## [DATA SECTION]
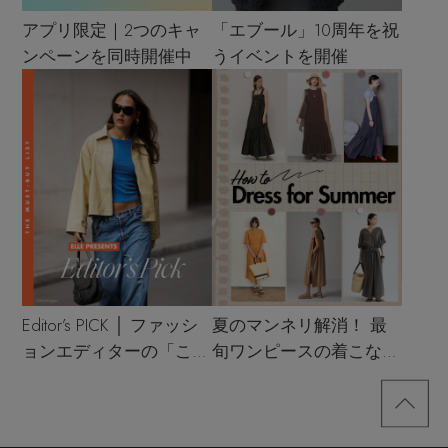
アプリ限定｜2つのキャ
「エブール」10周年を祝
ンペーンを同時開催中
うイベントを開催
Editor’s PICK │ ファッシ
夏のマンネリ解消！ 最
ョンエディターの「これ
旬ワンピースの着こなし
買い！」リスト
サンプル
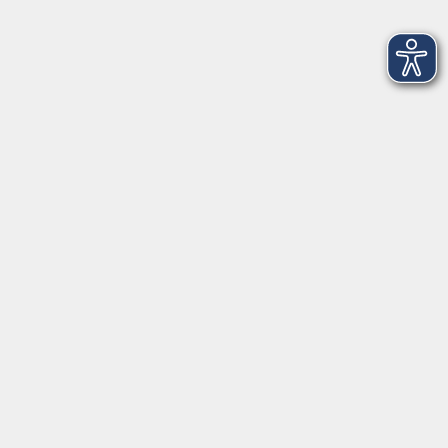
Stärken erkennen und den eigenen Lebenslauf
erfolgreich gestalten (Online-Vortrag)
Mo. 09.11.2026 18:00 Uhr
Kerstin Brunner
Kursnummer 26W431243
Einstufungstest Integration
Di. 15.09.2026 14:00 Uhr
Zuheir Elia
Lilli Schenke
Kursnummer 26W601205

## [DESCRIPTION OF THE TASK]
Copy all the lines above that hold the string "Kursnummer".

## [RESULT BELOW]
Kursnummer 26W431243
Kursnummer 26W601205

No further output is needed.